• _TASK DESCRIPTION_:
When you output the entries, begin with the first line and end with the line containing "Fig. 3 Comparison", keeping each line exactly as it is.

..........

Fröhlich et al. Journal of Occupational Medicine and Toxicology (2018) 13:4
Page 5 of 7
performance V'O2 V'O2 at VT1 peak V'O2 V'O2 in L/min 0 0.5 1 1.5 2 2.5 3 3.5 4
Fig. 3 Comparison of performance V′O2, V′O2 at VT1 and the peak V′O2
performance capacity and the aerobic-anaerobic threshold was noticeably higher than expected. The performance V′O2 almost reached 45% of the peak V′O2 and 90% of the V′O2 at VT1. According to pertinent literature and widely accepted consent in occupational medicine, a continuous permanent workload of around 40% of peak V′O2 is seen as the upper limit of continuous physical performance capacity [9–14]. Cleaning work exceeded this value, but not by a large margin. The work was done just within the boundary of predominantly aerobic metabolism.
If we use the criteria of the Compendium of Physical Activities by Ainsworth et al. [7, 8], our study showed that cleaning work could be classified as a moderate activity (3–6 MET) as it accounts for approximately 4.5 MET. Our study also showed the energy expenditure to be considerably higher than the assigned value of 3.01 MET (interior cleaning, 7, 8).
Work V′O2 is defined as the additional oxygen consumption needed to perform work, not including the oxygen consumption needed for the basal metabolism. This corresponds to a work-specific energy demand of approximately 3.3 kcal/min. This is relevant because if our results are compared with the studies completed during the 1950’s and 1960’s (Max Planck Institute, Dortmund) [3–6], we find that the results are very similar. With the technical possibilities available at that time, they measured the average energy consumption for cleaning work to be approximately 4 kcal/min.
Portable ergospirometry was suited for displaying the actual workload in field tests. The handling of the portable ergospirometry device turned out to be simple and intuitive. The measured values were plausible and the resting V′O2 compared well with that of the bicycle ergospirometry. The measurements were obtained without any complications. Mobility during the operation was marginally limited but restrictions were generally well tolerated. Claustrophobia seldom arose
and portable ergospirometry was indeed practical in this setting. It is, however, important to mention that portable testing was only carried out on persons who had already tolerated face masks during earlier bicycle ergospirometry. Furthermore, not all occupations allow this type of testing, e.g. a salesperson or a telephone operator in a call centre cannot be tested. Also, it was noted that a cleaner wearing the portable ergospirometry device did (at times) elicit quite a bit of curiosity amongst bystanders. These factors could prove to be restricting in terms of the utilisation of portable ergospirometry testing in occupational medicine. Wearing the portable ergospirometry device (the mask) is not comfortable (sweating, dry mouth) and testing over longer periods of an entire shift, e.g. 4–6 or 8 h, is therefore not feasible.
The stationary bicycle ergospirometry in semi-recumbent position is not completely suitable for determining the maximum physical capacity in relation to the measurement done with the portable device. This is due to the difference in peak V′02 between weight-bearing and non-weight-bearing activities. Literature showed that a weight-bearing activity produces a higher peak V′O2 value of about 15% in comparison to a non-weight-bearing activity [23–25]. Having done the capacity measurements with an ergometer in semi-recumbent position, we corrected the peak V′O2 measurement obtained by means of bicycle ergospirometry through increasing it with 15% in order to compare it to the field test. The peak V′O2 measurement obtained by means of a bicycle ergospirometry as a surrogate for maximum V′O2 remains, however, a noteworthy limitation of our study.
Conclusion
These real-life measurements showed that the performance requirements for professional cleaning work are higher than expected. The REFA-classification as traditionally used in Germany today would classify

..........

• _EXERCISE OUTPUT_:
Fröhlich et al. Journal of Occupational Medicine and Toxicology (2018) 13:4
Page 5 of 7
performance V'O2 V'O2 at VT1 peak V'O2 V'O2 in L/min 0 0.5 1 1.5 2 2.5 3 3.5 4
Fig. 3 Comparison of performance V′O2, V′O2 at VT1 and the peak V′O2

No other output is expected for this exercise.